The original Tagger design was different; it built a sidecar data file (some FSTs) adjacent to the primary index; consequently it could and actually did produce a two-level dictionary of component words and then phrases of those word ordinals (numbers). Both FSTs of course. I did this intentionally because I had an early requirement to do partial matches, but later that use-case disappeared. Amusingly/frustratingly it was a misunderstanding between the one who gave me the requirement originally and me; shrug. There was some substantial code and sophistication (relative to the Tagger as a whole) to manage that whole approach. When the requirement vanished, I did some re-thinking that led to a large redesign resulting in what we have today (and I like it a lot). Interestingly the total data size shrunk as well, which surprised me greatly because I feared the reverse. After a discussion with Rob Muir (who co-created Lucene's FST code) at a conference, I learned this was likely because my phrase FST (composing of list of word IDs) might have been using full integer (4-byte) component/words instead of more optimally a variable byte int that typically would be 2 bytes.

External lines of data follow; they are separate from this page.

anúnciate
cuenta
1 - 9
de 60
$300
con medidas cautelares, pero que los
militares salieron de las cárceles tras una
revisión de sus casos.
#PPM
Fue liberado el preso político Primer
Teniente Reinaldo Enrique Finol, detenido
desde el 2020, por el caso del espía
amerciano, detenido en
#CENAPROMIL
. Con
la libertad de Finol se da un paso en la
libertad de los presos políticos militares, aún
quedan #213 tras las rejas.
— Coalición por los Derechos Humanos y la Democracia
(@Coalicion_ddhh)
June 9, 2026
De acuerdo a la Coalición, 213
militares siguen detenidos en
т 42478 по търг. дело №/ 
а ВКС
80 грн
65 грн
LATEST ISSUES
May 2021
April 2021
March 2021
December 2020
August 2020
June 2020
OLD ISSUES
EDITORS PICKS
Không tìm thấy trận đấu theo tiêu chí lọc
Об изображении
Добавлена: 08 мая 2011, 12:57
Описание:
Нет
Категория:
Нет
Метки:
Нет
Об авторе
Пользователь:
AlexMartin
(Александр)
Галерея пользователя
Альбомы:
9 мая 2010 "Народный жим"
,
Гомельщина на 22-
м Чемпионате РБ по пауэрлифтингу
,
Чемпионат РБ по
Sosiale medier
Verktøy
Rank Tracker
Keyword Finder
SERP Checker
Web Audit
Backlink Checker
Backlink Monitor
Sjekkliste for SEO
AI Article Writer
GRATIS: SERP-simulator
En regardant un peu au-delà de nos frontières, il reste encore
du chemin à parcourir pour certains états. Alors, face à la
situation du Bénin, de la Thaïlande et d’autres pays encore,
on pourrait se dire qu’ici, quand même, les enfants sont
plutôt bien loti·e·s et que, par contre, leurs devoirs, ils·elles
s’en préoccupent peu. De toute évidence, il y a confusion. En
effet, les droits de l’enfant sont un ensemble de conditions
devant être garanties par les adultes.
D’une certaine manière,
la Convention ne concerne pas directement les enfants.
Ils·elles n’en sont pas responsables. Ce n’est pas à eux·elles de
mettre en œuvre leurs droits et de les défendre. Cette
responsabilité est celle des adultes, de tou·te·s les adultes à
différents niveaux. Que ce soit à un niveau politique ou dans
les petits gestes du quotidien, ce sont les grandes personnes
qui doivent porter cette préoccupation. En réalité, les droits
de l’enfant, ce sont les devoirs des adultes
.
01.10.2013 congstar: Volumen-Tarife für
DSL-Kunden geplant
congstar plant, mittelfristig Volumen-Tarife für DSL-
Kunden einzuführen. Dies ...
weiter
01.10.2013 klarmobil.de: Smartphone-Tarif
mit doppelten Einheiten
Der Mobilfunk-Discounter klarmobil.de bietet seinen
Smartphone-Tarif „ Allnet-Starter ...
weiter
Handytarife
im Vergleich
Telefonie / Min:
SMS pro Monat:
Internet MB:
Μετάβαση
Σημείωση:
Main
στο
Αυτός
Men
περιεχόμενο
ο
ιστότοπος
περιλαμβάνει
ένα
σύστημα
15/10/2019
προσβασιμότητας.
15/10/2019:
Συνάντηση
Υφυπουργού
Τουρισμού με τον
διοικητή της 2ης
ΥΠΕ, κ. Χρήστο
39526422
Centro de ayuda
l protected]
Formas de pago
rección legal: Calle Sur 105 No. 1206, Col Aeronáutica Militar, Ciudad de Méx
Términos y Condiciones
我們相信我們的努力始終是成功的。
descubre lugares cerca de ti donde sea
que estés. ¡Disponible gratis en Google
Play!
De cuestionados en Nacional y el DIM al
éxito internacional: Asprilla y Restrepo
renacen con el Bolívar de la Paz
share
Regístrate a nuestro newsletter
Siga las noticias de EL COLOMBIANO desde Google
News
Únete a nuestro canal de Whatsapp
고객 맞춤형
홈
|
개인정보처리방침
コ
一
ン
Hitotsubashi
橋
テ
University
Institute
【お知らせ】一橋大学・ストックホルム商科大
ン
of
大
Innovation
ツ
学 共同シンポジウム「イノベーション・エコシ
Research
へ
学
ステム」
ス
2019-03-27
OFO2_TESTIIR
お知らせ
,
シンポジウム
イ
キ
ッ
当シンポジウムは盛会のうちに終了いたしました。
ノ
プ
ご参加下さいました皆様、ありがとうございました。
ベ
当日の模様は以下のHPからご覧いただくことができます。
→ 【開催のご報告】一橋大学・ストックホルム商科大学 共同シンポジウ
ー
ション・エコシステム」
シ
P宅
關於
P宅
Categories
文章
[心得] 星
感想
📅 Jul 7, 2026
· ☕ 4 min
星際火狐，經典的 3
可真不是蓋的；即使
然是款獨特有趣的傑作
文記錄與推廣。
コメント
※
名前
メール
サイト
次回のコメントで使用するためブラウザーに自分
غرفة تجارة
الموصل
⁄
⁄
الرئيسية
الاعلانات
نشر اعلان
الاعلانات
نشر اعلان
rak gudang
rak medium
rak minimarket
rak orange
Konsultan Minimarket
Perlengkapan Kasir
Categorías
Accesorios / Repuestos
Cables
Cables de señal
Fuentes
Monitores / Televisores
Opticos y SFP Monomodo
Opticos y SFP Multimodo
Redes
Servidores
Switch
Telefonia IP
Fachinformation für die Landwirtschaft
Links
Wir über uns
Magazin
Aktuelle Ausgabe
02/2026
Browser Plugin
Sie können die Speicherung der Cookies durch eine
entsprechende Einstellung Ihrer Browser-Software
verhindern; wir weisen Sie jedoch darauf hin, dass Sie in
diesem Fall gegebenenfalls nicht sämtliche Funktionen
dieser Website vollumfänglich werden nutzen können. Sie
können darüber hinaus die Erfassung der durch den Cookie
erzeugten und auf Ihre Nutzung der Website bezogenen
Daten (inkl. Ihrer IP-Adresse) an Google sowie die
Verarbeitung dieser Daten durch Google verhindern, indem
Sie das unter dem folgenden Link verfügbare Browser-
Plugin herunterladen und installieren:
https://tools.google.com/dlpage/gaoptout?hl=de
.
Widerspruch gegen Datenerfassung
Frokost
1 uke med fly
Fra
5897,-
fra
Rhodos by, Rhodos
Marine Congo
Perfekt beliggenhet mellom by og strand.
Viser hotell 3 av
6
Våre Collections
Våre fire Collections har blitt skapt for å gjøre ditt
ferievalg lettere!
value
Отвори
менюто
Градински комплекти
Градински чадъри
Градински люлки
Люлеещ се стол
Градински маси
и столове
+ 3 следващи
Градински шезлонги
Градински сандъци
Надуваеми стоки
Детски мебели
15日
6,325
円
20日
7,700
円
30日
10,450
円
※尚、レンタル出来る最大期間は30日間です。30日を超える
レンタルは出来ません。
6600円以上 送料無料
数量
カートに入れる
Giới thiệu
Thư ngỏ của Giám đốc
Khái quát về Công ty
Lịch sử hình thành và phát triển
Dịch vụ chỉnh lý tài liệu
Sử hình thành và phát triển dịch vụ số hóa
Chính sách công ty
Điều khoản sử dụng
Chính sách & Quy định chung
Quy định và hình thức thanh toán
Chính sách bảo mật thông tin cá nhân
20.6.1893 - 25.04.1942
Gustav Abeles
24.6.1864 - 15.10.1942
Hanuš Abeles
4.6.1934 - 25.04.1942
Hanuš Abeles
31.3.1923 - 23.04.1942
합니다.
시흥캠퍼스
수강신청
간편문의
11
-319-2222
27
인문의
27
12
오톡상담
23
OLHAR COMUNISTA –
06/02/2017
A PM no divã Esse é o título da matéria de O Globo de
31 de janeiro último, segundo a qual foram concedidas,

A note to myself: It'd be interesting to write a PostingsFormat wrapper (and I've done a wrapper before) that reads the incoming terms to build a word dictionary; save it (FST of course); then pass on the terms translated to an ID list. If only I was retired I'd take on something fun like that to enterain myself ;-P

Sujit Pal said...

Yes, thats what I meant, I wasn't thinking specifically about the synonym file, more along the lines of rules/heuristics to combine the matched tokens into multi-term matches.

Alex UK said...

Hello @Sujit,
I am planning to apply your code from gist.
My understanding vertices.txt shaped:
concept_id, list of synonyms separated by |.
Did you use UMLS something like MRXNW_ENG see https://www.nlm.nih.gov/research/umls/implementation_resources/query_diagrams/er6.html build it or did you use another source?

Regards,
Alex

Sujit Pal said...

Hi Alex, sorry for the late reply, I stopped blogging for a bit and temporarily forgot about comments, just seeing your comment now. To answer your question, assuming its still relevant, you are correct about the format of vertices.txt. And the concept IDs are similar to UMLS but are from our internal ontology.